Meet Me Under the Clock by Jo Lovett, an author I´ve featured before, it´s irresistible. I´ve read it in few hours, as I couldn´t keep my mind busy to anything until I´ve reached the end of the book. It´s so much hope and good hearted people, building beautiful bridges between people. For a bit, you may just forget all the wrongs of the world.

Nadia is by far my favorite character of the book. Optimistic, with a big heart, accepting failures as part of her life, analysing what is happening around her, especially her feelings. She gives the tone of the story, leading towards a better moment. People like her do really make a difference, and I wish there are more real life persons in this world like her.

If you are looking for a soothing read, this is the right book that will convince you maybe that love can appear from the most unexpected places. Just keep being good and genuine.

Rating: 3.5 stars

Disclaimer: Book offered as part of the book tour but the opinions are, as usual, my own  

Tuesday, April 15, 2025

Kukolka by Lana Lux


Even since I´ve read Jägerin und Sammlerin by Lana Lux, I planned to read her debut novel as well, but I am always overwhelmed by my TBR. Kukolka - in Ukainian, Little Doll, a term of endearment for beautiful women - waited around three years to awake my interest again.
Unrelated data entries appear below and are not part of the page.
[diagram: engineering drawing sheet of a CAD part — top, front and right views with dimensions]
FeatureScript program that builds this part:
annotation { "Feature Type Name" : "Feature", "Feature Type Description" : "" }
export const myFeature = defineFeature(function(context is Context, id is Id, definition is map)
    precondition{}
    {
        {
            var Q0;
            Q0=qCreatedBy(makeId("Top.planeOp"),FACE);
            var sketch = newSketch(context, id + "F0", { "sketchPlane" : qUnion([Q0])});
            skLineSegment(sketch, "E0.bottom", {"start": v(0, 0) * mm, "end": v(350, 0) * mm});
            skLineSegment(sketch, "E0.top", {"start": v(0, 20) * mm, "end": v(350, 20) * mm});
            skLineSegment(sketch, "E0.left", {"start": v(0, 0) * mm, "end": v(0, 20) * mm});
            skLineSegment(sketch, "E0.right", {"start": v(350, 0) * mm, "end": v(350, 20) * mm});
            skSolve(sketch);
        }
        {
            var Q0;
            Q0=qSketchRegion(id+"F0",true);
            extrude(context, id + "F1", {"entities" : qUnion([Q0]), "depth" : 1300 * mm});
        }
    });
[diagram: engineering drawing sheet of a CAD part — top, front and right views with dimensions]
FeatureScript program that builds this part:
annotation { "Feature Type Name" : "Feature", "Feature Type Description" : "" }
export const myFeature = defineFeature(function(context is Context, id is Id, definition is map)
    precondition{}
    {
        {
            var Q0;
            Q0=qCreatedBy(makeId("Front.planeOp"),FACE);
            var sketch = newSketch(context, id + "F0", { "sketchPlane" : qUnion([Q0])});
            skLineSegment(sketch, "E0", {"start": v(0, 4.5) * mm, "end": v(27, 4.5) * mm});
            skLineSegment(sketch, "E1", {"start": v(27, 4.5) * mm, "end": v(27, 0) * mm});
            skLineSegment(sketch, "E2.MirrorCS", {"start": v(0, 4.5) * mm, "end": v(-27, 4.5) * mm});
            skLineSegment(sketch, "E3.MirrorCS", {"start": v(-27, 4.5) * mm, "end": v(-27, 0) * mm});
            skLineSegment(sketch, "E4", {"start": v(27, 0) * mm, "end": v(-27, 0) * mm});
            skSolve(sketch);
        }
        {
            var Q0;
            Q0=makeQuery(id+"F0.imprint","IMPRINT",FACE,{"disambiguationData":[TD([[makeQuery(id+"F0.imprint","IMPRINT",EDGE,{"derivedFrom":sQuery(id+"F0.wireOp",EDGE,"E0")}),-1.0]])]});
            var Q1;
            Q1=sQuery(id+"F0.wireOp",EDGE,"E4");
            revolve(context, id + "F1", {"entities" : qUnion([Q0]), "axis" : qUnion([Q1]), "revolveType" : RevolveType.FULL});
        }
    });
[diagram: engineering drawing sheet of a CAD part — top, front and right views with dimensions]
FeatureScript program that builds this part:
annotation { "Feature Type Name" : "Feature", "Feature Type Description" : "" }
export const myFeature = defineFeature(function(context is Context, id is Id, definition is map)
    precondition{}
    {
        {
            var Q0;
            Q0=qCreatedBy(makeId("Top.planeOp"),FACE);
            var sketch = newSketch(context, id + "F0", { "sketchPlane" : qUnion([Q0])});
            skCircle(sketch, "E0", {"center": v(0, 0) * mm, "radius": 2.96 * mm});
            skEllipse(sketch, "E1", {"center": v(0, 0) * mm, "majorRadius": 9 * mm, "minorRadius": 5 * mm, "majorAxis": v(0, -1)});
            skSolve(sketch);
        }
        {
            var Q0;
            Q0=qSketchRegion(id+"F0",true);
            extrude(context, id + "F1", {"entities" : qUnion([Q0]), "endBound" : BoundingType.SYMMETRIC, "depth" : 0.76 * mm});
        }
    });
But once I started the book, I just couldn´t focus on anything else.

It is a book that will boil inside you for a very long time. While reading it was feeling the full blow of my own feelings towards the main character and her horrible circumstances. 

Samira is an orphan in the post-communist city of Dnepropetrovsk - we are randomly mentioned the city more than half into the story, while the country we can only doubt, as it is once mentioned the national currency, hryvnia. As her best friednd got adopted in Germany, she is dreaming to join her and one fateful night, she is literally running out of the orphanage to join her. 

But on the way to the train station, she got into the claws of Rocky, a local gang leader that will use her, altogether with other young orphans, to reach his aims: street singing, purses ´cleaning´ and other illegal actions. She joined when she was 7, lured by a promise of getting enough money to travel to Germany. In few years, there is another milestone happening, as she meets Dima, a charming young man, who will actually take her to Germany, but with what a price for her. 

The story is told by Samira herself, with the innocent voice of a child who is caught into a horrible life, but the only she ever knew. There is an expectation of abuse to happen, but nothing prepared me to the extent of it. The story grows in intensity, with Samira sharing unbearable details about her everyday cruelty, when she is not even 15 yo, but the voice remains kind and focused on the moment, without assuming that this could be the rest of her life. Despite the terrible reality, there are kind people who may accompany her although, at least for the time spent begging near the local central station, I kept asking myself why no one really noticed the street children? It feels at times unbearable to accept living on the same planet with child abusers. Indeed, the book is stirring so many intense feelings.

As many other books in German I´ve recently read, Kukolka deserves as well to be translated into English.